Dataset records:
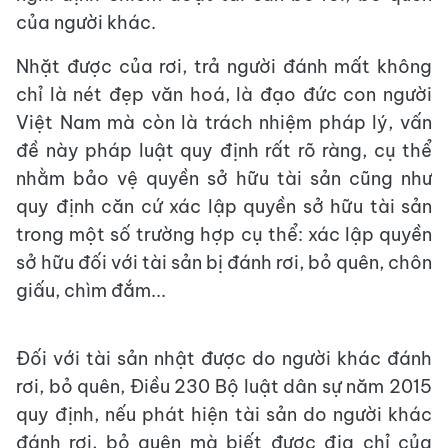
của người khác.
Nhặt được của rơi, trả người đánh mất không
chỉ là nét đẹp văn hoá, là đạo đức con người
Việt Nam mà còn là trách nhiệm pháp lý, vấn
đề này pháp luật quy định rất rõ ràng, cụ thể
nhằm bảo vệ quyền sở hữu tài sản cũng như
quy định căn cứ xác lập quyền sở hữu tài sản
trong một số trường hợp cụ thể: xác lập quyền
sở hữu đối với tài sản bị đánh rơi, bỏ quên, chôn
giấu, chìm đắm...
Đối với tài sản nhật được do người khác đánh
rơi, bỏ quên, Điều 230 Bộ luật dân sự năm 2015
quy định, nếu phát hiện tài sản do người khác
đánh rơi, bỏ quên mà biết được địa chỉ của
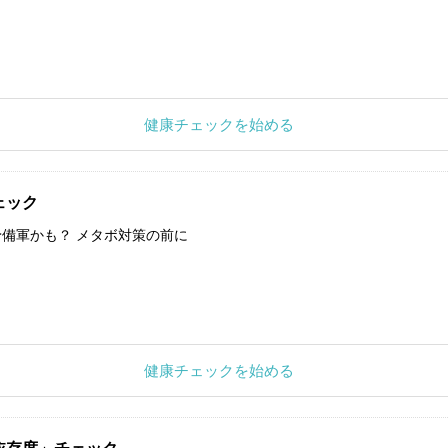
健康チェックを始める
ェック
備軍かも？ メタボ対策の前に
健康チェックを始める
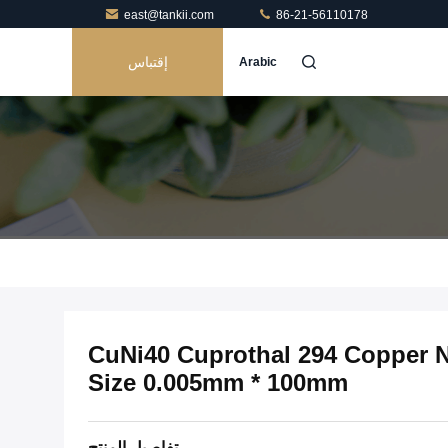
east@tankii.com
86-21-56110178
إقتباس
Arabic
CuNi40 Cuprothal 294 Copper Ni
Size 0.005mm * 100mm
تفاصيل المنتج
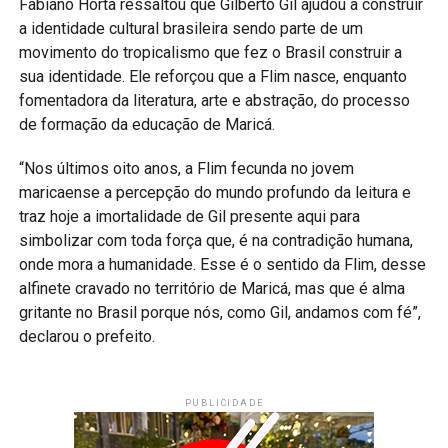
Fabiano Horta ressaltou que Gilberto Gil ajudou a construir
a identidade cultural brasileira sendo parte de um
movimento do tropicalismo que fez o Brasil construir a
sua identidade. Ele reforçou que a Flim nasce, enquanto
fomentadora da literatura, arte e abstração, do processo
de formação da educação de Maricá.
“Nos últimos oito anos, a Flim fecunda no jovem
maricaense a percepção do mundo profundo da leitura e
traz hoje a imortalidade de Gil presente aqui para
simbolizar com toda força que, é na contradição humana,
onde mora a humanidade. Esse é o sentido da Flim, desse
alfinete cravado no território de Maricá, mas que é alma
gritante no Brasil porque nós, como Gil, andamos com fé”,
declarou o prefeito.
PUBLICIDADE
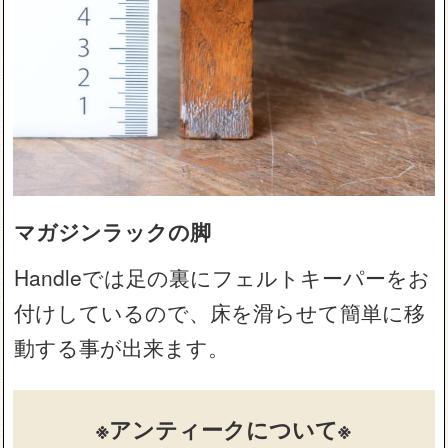
マガジンラックの脚
Handleでは足の裏にフェルトキーパーをお
付けしているので、床を滑らせて簡単に移
動する事が出来ます。
※アンティークについて※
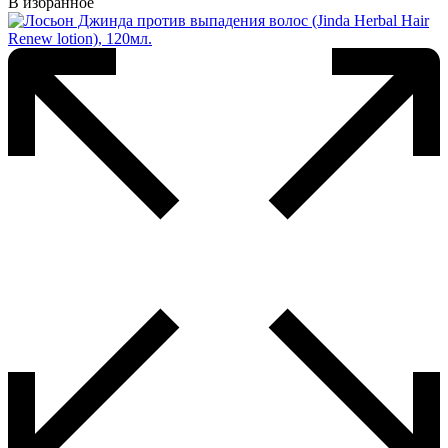
имеет
В избранное
несколько
вариаций.
Опции
можно
выбрать
на
странице
товара.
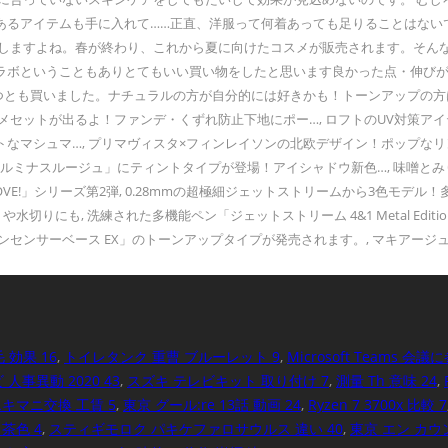
るアイテムも手に入れて……正直、洋服って何着あっても足りることはないで
ますよね。春が終わり、これから夏に向けたコスメが販売されます。そんなコス
ということもありとてもいい買い物をしたと思います良かった点・伸びがよくカ
ーンアップ２つとも買いました。ナチュラルの方が自分的には好きかも！トーンアッ
メセットが出るよ！ファンデ・くずれ防止下地にポー…, ロフトのUV対策アイ
なマシュマ…, プリマヴィスタ×フィンレイソンの北欧デザイン！ポップなリ
ルミナスルージュ」にティントタイプが登場！アイシャドウ新色…, 味噌とみり
LOVE!」シリーズ第2弾, 0.28mmの超極細ジェットストリームから3色モデ
切りにも, 洗練された多機能ペン「ジェットストリーム 4&1 Metal Edit
ンセンサーベース EX」のトーンアップタイプが発売されます。, マキアー
 効果 16
,
トイレタンク 重曹 ブルーレット 9
,
Microsoft Teams 会議
人事異動 2020 43
,
スズキ テレビキット 取り付け 7
,
測量 Th 意味 24
,
エキマニ交換 工賃 5
,
東京 グール:re 13話 動画 24
,
Ryzen 7 3700x 比較 7
茶色 4
,
スティギモロク パキケファロサウルス 違い 40
,
東京 エン カウン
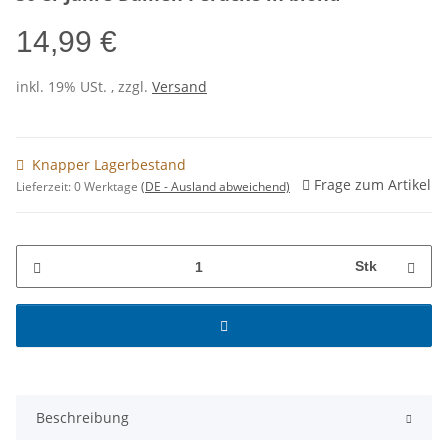
14,99 €
inkl. 19% USt. , zzgl.
Versand
Knapper Lagerbestand
Frage zum Artikel
Lieferzeit:
0 Werktage
(DE - Ausland abweichend)
Stk
Beschreibung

Exercise directions: Drop the pictures; repeat the listing above exactly.

Response for this exercise:
của người khác.
Nhặt được của rơi, trả người đánh mất không
chỉ là nét đẹp văn hoá, là đạo đức con người
Việt Nam mà còn là trách nhiệm pháp lý, vấn
đề này pháp luật quy định rất rõ ràng, cụ thể
nhằm bảo vệ quyền sở hữu tài sản cũng như
quy định căn cứ xác lập quyền sở hữu tài sản
trong một số trường hợp cụ thể: xác lập quyền
sở hữu đối với tài sản bị đánh rơi, bỏ quên, chôn
giấu, chìm đắm...
Đối với tài sản nhật được do người khác đánh
rơi, bỏ quên, Điều 230 Bộ luật dân sự năm 2015
quy định, nếu phát hiện tài sản do người khác
đánh rơi, bỏ quên mà biết được địa chỉ của
健康チェックを始める
ェック
備軍かも？ メタボ対策の前に
健康チェックを始める
east@tankii.com
86-21-56110178
إقتباس
Arabic
CuNi40 Cuprothal 294 Copper Ni
Size 0.005mm * 100mm
تفاصيل المنتج
Fabiano Horta ressaltou que Gilberto Gil ajudou a construir
a identidade cultural brasileira sendo parte de um
movimento do tropicalismo que fez o Brasil construir a
sua identidade. Ele reforçou que a Flim nasce, enquanto
fomentadora da literatura, arte e abstração, do processo
de formação da educação de Maricá.
“Nos últimos oito anos, a Flim fecunda no jovem
maricaense a percepção do mundo profundo da leitura e
traz hoje a imortalidade de Gil presente aqui para
simbolizar com toda força que, é na contradição humana,
onde mora a humanidade. Esse é o sentido da Flim, desse
alfinete cravado no território de Maricá, mas que é alma
gritante no Brasil porque nós, como Gil, andamos com fé”,
declarou o prefeito.
PUBLICIDADE
マガジンラックの脚
Handleでは足の裏にフェルトキーパーをお
付けしているので、床を滑らせて簡単に移
動する事が出来ます。
※アンティークについて※
имеет
В избранное
несколько
вариаций.
Опции
можно
выбрать
на
странице
товара.
るアイテムも手に入れて……正直、洋服って何着あっても足りることはないで
ますよね。春が終わり、これから夏に向けたコスメが販売されます。そんなコス
ということもありとてもいい買い物をしたと思います良かった点・伸びがよくカ
ーンアップ２つとも買いました。ナチュラルの方が自分的には好きかも！トーンアッ
メセットが出るよ！ファンデ・くずれ防止下地にポー…, ロフトのUV対策アイ
なマシュマ…, プリマヴィスタ×フィンレイソンの北欧デザイン！ポップなリ
ルミナスルージュ」にティントタイプが登場！アイシャドウ新色…, 味噌とみり
LOVE!」シリーズ第2弾, 0.28mmの超極細ジェットストリームから3色モデ
切りにも, 洗練された多機能ペン「ジェットストリーム 4&1 Metal Edit
ンセンサーベース EX」のトーンアップタイプが発売されます。, マキアー
 効果 16
,
トイレタンク 重曹 ブルーレット 9
,
Microsoft Teams 会議
人事異動 2020 43
,
スズキ テレビキット 取り付け 7
,
測量 Th 意味 24
,
エキマニ交換 工賃 5
,
東京 グール:re 13話 動画 24
,
Ryzen 7 3700x 比較 7
茶色 4
,
スティギモロク パキケファロサウルス 違い 40
,
東京 エン カウン
14,99 €
inkl. 19% USt. , zzgl.
Versand
Knapper Lagerbestand
Frage zum Artikel
Lieferzeit:
0 Werktage
(DE - Ausland abweichend)
Stk
Beschreibung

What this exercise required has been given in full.